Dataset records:
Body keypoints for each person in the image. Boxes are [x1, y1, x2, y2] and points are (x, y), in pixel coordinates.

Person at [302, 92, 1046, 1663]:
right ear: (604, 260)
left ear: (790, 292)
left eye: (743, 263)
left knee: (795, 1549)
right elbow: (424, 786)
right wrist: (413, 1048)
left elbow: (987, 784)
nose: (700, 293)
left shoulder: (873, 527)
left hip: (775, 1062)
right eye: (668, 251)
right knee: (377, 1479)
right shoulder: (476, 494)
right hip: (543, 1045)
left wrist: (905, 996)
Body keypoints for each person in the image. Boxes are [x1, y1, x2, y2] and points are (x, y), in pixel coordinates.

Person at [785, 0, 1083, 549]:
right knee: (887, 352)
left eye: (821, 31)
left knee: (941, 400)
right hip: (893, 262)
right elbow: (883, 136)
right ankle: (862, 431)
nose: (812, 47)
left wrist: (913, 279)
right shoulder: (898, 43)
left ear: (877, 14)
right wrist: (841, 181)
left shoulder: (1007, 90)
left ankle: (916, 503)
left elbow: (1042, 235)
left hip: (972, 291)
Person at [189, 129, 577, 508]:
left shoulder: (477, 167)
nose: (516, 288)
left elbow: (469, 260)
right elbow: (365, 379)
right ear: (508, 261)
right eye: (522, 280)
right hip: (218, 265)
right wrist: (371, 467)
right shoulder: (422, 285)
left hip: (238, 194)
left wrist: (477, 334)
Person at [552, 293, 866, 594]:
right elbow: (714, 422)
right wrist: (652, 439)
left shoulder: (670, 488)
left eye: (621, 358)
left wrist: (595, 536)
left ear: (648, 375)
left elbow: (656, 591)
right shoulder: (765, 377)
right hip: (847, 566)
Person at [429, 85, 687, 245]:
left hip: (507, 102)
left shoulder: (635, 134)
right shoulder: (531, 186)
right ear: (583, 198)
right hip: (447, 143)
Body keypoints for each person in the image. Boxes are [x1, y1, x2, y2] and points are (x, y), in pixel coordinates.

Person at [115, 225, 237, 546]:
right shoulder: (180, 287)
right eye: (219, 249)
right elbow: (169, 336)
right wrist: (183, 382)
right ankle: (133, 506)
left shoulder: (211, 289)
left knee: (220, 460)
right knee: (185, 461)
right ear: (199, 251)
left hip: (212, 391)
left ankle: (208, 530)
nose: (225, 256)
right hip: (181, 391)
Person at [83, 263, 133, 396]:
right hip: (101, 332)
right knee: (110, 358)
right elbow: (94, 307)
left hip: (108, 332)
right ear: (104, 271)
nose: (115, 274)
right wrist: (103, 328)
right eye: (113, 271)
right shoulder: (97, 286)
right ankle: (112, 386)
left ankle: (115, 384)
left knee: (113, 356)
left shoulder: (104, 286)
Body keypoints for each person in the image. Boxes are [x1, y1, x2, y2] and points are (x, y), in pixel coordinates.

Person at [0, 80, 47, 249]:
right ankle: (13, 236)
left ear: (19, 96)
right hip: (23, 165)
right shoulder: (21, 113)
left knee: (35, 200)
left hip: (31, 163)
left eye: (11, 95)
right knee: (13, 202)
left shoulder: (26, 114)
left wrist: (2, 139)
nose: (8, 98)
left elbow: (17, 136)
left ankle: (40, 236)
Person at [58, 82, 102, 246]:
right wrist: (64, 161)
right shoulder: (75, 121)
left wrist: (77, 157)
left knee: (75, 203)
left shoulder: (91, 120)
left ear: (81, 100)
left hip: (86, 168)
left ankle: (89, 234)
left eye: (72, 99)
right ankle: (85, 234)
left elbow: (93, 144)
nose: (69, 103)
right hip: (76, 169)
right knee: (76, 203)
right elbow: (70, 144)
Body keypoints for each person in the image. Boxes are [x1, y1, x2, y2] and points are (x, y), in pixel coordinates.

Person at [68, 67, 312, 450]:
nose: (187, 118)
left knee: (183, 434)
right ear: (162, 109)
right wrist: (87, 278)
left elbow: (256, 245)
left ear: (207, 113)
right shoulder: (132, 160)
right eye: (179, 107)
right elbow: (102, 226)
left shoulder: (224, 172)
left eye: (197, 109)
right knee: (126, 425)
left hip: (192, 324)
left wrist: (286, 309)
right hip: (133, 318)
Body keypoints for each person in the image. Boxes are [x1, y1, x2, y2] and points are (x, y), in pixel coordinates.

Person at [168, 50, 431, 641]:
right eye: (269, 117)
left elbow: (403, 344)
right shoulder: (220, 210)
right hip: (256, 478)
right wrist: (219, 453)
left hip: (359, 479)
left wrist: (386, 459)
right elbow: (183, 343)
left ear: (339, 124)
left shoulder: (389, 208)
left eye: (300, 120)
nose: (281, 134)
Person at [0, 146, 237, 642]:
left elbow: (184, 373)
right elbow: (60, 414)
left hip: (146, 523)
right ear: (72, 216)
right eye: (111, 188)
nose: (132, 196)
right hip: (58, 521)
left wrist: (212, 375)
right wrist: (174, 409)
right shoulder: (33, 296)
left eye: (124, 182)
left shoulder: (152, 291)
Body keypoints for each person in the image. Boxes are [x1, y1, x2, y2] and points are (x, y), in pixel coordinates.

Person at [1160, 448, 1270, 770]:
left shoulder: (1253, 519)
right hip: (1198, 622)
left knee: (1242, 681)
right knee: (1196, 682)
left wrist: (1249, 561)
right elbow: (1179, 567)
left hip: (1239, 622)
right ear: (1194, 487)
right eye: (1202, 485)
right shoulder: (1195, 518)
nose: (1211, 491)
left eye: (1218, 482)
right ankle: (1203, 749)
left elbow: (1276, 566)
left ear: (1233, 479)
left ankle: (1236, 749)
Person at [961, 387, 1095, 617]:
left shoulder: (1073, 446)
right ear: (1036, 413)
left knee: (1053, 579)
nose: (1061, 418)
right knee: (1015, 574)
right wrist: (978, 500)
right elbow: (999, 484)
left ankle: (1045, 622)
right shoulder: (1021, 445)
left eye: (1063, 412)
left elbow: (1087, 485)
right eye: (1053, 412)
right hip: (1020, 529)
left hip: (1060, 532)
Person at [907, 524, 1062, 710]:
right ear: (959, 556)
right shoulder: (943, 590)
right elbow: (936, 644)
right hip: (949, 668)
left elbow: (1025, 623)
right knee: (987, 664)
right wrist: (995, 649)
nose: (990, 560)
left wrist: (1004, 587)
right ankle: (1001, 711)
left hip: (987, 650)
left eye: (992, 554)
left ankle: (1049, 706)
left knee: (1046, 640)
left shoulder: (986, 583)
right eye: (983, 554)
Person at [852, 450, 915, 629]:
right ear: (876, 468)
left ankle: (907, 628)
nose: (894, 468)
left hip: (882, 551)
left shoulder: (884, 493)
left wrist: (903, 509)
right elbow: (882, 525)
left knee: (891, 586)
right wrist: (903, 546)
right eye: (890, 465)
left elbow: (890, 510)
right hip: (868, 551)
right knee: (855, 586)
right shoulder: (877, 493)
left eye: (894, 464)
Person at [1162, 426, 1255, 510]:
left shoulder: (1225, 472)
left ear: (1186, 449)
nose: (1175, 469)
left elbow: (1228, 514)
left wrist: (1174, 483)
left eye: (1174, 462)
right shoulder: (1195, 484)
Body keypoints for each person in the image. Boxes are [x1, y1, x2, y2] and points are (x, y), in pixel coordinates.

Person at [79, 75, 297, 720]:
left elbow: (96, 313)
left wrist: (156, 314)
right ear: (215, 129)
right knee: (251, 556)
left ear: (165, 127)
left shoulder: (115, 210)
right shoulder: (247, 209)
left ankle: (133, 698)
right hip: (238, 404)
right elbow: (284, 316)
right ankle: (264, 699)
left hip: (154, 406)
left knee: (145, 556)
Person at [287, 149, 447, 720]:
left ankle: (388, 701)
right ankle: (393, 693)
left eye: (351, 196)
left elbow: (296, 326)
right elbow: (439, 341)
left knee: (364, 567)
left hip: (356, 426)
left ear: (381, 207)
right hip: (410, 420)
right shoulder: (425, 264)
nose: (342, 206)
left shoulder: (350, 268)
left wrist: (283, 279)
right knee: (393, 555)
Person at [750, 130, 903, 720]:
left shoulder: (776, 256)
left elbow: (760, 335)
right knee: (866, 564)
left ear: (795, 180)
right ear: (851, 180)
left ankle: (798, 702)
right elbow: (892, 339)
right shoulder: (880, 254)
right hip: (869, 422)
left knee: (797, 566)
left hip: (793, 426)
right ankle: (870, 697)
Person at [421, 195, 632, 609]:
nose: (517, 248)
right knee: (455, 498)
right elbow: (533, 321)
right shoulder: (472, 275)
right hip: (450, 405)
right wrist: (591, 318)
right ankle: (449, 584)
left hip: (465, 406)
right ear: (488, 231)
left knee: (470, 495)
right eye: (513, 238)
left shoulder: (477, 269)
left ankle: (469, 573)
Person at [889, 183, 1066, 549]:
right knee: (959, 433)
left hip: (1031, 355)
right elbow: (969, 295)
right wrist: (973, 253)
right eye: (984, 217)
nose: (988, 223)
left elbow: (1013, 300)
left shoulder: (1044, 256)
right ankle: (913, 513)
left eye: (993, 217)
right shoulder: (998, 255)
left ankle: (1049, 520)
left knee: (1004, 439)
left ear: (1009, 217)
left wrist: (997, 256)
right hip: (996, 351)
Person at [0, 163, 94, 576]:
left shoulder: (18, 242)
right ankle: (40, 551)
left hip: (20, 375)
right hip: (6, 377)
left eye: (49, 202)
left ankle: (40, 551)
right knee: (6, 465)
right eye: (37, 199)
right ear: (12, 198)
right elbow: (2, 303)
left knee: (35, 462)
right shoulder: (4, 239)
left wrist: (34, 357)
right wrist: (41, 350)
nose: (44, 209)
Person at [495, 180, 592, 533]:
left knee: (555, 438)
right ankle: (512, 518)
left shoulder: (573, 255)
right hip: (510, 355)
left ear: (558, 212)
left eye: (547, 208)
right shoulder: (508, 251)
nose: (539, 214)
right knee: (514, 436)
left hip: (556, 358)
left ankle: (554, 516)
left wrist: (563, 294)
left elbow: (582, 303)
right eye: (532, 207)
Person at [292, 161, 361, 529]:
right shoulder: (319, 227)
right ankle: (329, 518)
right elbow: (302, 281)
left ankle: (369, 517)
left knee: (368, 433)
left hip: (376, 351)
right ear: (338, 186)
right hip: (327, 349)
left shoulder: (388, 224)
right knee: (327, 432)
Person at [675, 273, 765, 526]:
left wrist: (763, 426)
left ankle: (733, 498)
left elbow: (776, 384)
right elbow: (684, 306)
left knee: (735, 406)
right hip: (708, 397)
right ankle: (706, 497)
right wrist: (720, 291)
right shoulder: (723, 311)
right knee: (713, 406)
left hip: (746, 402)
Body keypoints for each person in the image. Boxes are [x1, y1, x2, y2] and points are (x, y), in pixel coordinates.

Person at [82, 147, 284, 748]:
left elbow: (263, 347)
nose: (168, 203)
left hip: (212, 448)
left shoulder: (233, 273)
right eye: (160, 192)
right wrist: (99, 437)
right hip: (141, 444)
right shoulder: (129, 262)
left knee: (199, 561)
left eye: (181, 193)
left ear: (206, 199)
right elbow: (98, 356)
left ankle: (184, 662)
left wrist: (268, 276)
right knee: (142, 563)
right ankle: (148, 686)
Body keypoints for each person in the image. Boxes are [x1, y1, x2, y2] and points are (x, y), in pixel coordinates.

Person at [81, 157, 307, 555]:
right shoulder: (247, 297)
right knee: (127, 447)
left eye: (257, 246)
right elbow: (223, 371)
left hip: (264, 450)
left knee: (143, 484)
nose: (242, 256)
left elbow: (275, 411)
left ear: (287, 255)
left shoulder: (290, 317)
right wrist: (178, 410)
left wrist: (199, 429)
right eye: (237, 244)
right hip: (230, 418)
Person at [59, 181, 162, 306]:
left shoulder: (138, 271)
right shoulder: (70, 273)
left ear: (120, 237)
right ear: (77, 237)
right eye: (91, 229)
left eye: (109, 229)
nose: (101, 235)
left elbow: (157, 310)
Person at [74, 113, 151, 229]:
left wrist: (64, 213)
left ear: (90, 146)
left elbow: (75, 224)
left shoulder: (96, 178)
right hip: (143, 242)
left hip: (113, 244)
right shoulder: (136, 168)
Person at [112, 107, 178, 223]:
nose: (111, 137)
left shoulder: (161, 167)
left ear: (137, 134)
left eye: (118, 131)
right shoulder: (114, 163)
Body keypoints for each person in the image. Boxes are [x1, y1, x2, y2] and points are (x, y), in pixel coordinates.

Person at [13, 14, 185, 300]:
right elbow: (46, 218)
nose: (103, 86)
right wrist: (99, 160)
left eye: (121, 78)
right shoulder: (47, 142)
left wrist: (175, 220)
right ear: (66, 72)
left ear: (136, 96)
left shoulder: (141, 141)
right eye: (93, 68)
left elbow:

Problem description:
Take the lines from the start of the records through the line holding "left knee: (795, 1549)", both included, and please print them exactly, with nothing else.

Response:
Body keypoints for each person in the image. Boxes are [x1, y1, x2, y2] and points are (x, y), in pixel coordinates.

Person at [302, 92, 1046, 1663]:
right ear: (604, 260)
left ear: (790, 292)
left eye: (743, 263)
left knee: (795, 1549)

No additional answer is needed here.